Top of Record set
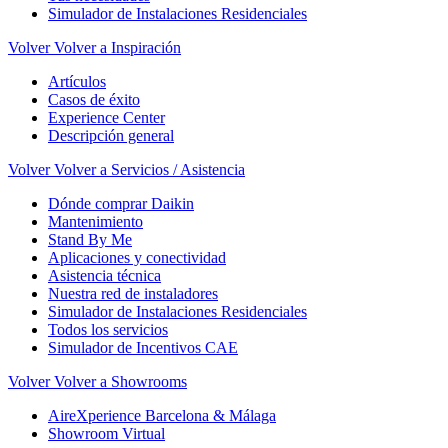
Simulador de Instalaciones Residenciales
Volver
Volver a Inspiración
Artículos
Casos de éxito
Experience Center
Descripción general
Volver
Volver a Servicios / Asistencia
Dónde comprar Daikin
Mantenimiento
Stand By Me
Aplicaciones y conectividad
Asistencia técnica
Nuestra red de instaladores
Simulador de Instalaciones Residenciales
Todos los servicios
Simulador de Incentivos CAE
Volver
Volver a Showrooms
AireXperience Barcelona & Málaga
Showroom Virtual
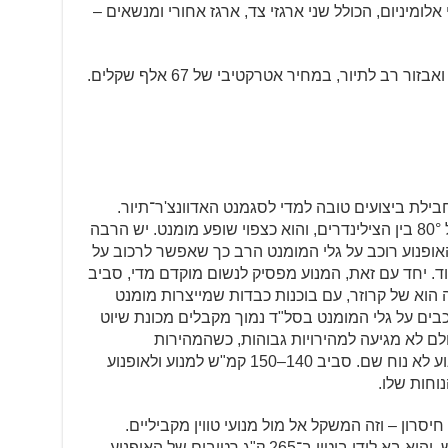
 אלומיניום, הכולל שני ארגזי צד, ארגז אחורי ומנשאים –
י טוב ומספק חבילת ביצועים טובה למדי לסגמנט האדוונצ'ר־תיור.
המנוע כאמור וי־טווין אמיתי, עם זווית של 80° בין הצילינדרים, והוא כצפוי שופע מומנט. יש הרבה
מושי כבר מ־2,000 סל"ד, והאופנוע רוכב על גלי המומנט הרב כך שאפשר לרכוב על
וד. יחד עם זאת, המנוע מפסיק לנשום מוקדם מדי, סביב
הזה הוא של קרוזר, עם בוכנות כבדות שמייצרות מומנט
כבים על גלי המומנט בסל"ד נמוך מקבלים מכונת שיוט
לם לא מגיעה למהירויות גבוהות, כשהמהירות
המקסימלית היא סביב 180 קמ"ש, ולמנוע לא נוח שם. סביב 140–150 קמ"ש למנוע ולאופנוע
נוחות שלו.
 חיסרון – וזה המשקל אל מול מנועי טווין מקביליים.
המשקל הגבוה של המנוע בהחלט מורגש, והוא בא לידי ביטוי ב־265 ק"ג רטובים של האופנוע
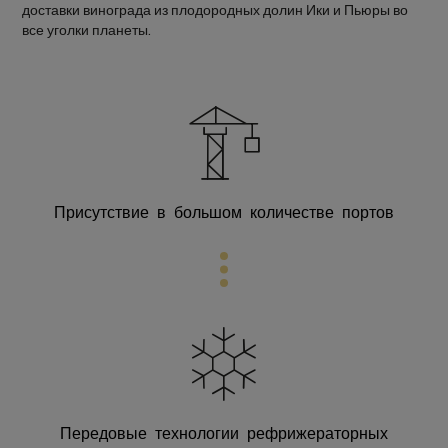
доставки винограда из плодородных долин Ики и Пьюры во
все уголки планеты.
Присутствие в большом количестве портов
Передовые технологии
рефрижераторных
Bottom of Record set
** Problem description **
Would you copy every line from the listing above that has the string "המומנט" in it?

** Task result **
מושי כבר מ־2,000 סל"ד, והאופנוע רוכב על גלי המומנט הרב כך שאפשר לרכוב על
כבים על גלי המומנט בסל"ד נמוך מקבלים מכונת שיוט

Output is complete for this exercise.